L’accord de Washington, signé sous l’égide des États-Unis entre la République démocratique du Congo (RDC) et le Rwanda, reste lettre morte dans l’est de la RDC. Malgré les engagements pris, les hostilités entre les forces rwandaises et le groupe armé Alliance du fleuve Congo/M23 (AFC/M23) s’intensifient dans les provinces du Nord et du Sud-Kivu.

Un accord de paix bloqué malgré les échéances

Le 27 juin 2025, l’accord de Washington prévoyait un retrait immédiat des troupes rwandaises des territoires congolais du Kivu et la fin du soutien rwandais à l’AFC/M23. Pourtant, la date butoir du 15 juillet a été largement dépassée sans que les engagements ne soient tenus. Les combats persistent, aggravant une situation humanitaire déjà critique dans la région.

Les États-Unis impuissants face à l’intransigeance des belligérants

Malgré les pressions diplomatiques exercées par Washington, les deux parties campent sur leurs positions. Les déclarations optimistes du secrétaire d’État américain, Marco Rubio, espérant une mise en œuvre rapide de l’accord, se heurtent à la réalité du terrain. Les sanctions imposées n’ont eu aucun effet tangible sur le déroulement des opérations militaires.

Les provinces du Nord et du Sud-Kivu, stratégiques pour leur richesse minière, restent des zones de tension où l’AFC/M23 contrôle la majeure partie du territoire.
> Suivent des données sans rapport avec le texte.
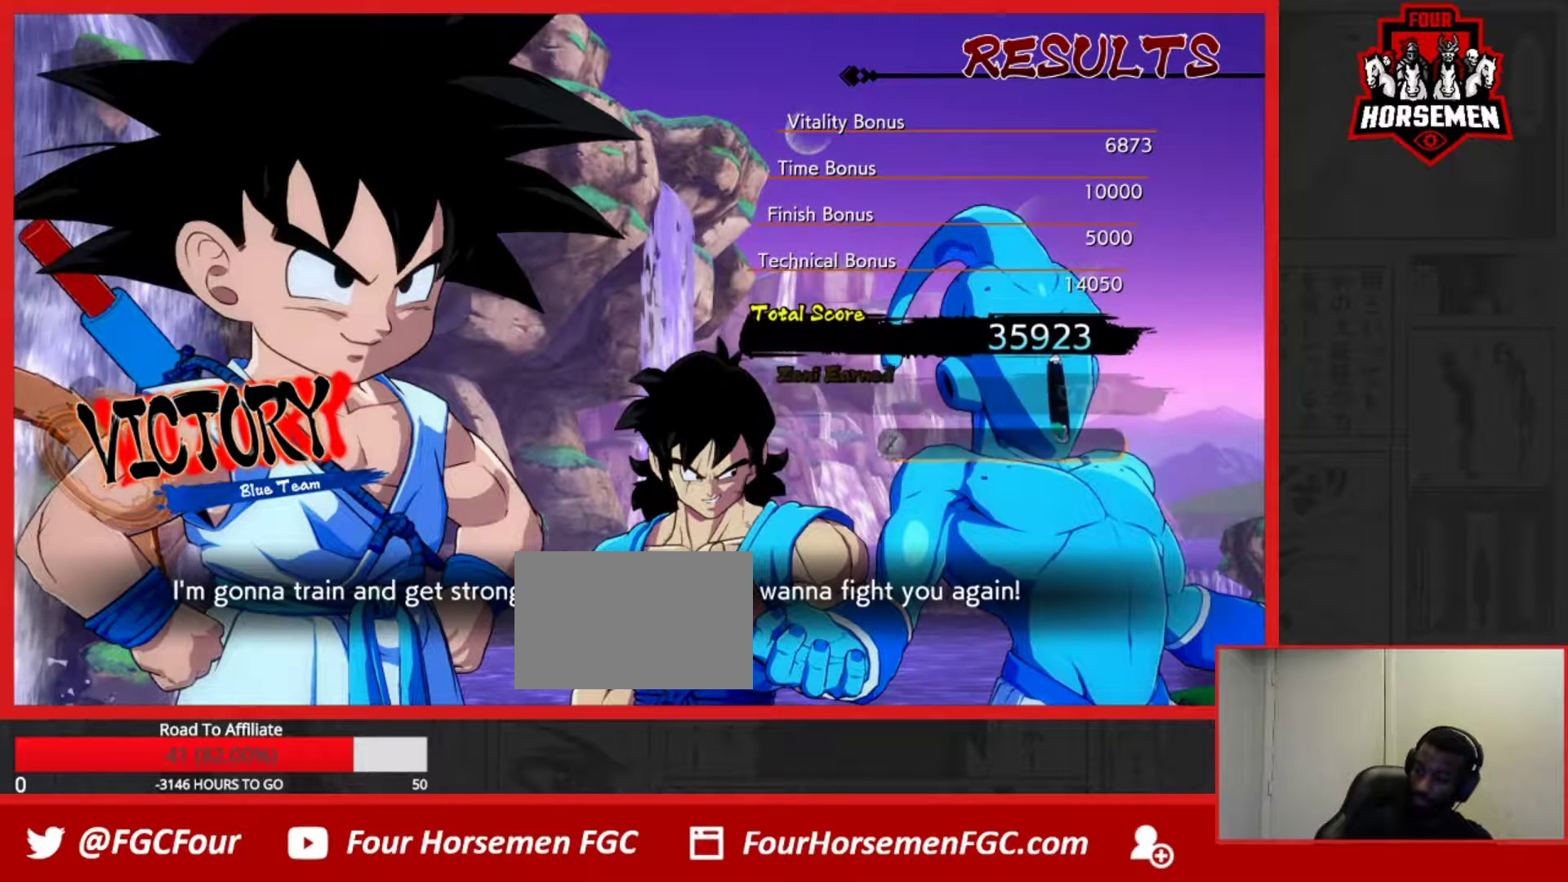
{"dt_ms": 500, "buttons": [], "left_stick": "center", "events": []}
Les populations civiles subissent les conséquences de cette instabilité chronique, avec des déplacements massifs et des violations répétées des droits humains.

Une diplomatie en échec face à la réalité du terrain

Les États-Unis, bien que promoteurs de l’accord, peinent à faire respecter les termes convenus. Les limites de leur influence se révèlent dans un contexte où les intérêts stratégiques des deux pays belligérants priment sur les engagements internationaux. Les sanctions, jugées insuffisantes, n’ont pas réussi à freiner les ambitions des groupes armés ni à contraindre le Rwanda à retirer ses troupes.

Les espoirs de paix s’amenuisent au fil des semaines, laissant présager une escalade des violences dans l’est de la RDC. Sans une intervention plus ferme de la communauté internationale, la situation risque de se dégrader davantage, avec des répercussions régionales difficiles à prévoir.